What is Market Value?

What is Market Value?
Market value for property tax purposes is the likely price a property would sell for on the open market.
Market value is defined in Minnesota Statute 272.03 subd 8.
Assessors must estimate the market value of each property in the county as of every January 2nd.
How is Market Value Determined?
State law requires that the value and classification of real estate be established as of Jan. 2 each year. The County’s Assessing Services Department works throughout the year to estimate the market value of each property for the following Jan. 2.
View Property:
Value and classification of real estate must be established on January 2nd each year. The County Assessing Services Department works throughout the year to estimate the market value of each property for the following January 2nd assessment.
Any property that had a building permit issued is viewed and its new value estimated for January 2nd following the construction.
Gather Data:
Lists all items that have an impact on market value, such as size, age, quality, basement finish, and extra features, such as fireplaces, walkout basements, etc.
Compute Value:
Data is entered into a mass appraisal system. Actual sales are entered to reflect market trends, and the computer calculates the property’s value.
Analyze Sales:
Each year the assessor studies actual sales of property in each community. Sales in a 12-month time period before the January 2nd assessment date, (from October 1st to September 30th) are reviewed to find out what properties have sold for on the open market.
These sales are used as a guide to help determine 'what similar properties would likely sell for' if they were placed on the market.
The State Board of Equalization requires the overall ‘level of assessment’ to be between 90-105% of market value. Olmsted County consistently meets the State Board’s requirement.
Mail Notices:
The Assessing Services Department mails a Value Notice to each property owner around the middle of March every year. The assessment on January 2nd forms the basis for the following year’s tax.
Notice of Valuation and Definitions
Estimated Market Value - This value is what the assessor estimates your property would likely sell for on the open market. State law requires assessors to value property at 100% of market value. See "what is market value" for an expanded definition.
Value of New Improvements - This is the assessor's estimate of the value of the new improvements you have made to your property in the last year.
Green Acres - Only applies to agricultural property that is facing increasing value due to development pressures not related to the agricultural value of the land. The assessor arrives at this lower value by looking at what comparable agricultural land is selling for in areas where there is not development pressure. The taxes on the higher value are deferred until the property is sold or no longer qualifies for the program. See "Green Acres" for an expanded definition.

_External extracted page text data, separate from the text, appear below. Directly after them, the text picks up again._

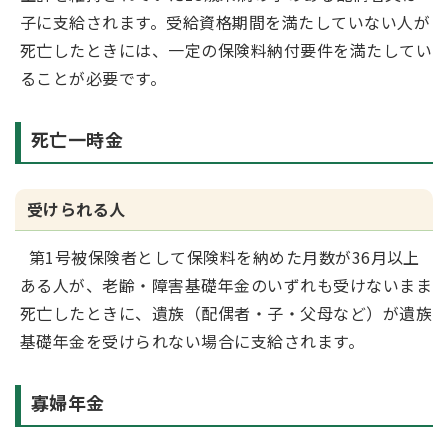
子に支給されます。受給資格期間を満たしていない人が
死亡したときには、一定の保険料納付要件を満たしてい
ることが必要です。
死亡一時金
受けられる人
第1号被保険者として保険料を納めた月数が36月以上
ある人が、老齢・障害基礎年金のいずれも受けないまま
死亡したときに、遺族（配偶者・子・父母など）が遺族
基礎年金を受けられない場合に支給されます。
寡婦年金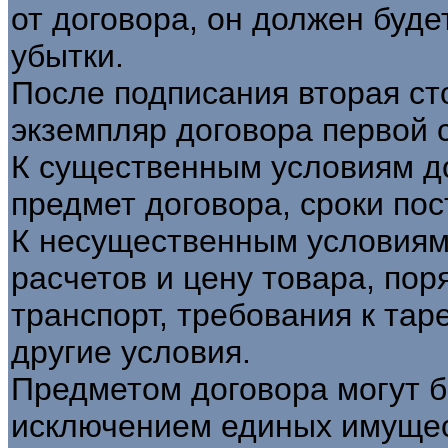
от договора, он должен буд
убытки.
После подписания вторая ст
экземпляр договора первой 
К существенным условиям до
предмет договора, сроки пос
К несущественным условиям
расчетов и цену товара, пор
транспорт, требования к тар
другие условия.
Предметом договора могут 
исключением единых имущес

Taxable Market Value - This is the value that your property taxes are actually based on, after all the reductions, limitations and deferrals. Your 2010 value, along with the class rate and the budgets of your local government, will determine how much you will pay in taxes in 2010. The taxes you will pay in May of 2011 will be determined from the 1/2/2010 taxable market value. Remember: your property is assessed in one year and taxed in the next year.
Tax Capacity
"Tax Capacity’ is determined by multiplying the market value of each property by the statutory class rates for the specific use(s) on the property. Minnesota has many class rates and only the State Legislature can change those rates. See
2010-2011 Class Rates for a list of the current class rates.
What is tax capacity rate?
The rate needed from each property to collect the amount of dollars needed to operate county, local and schools.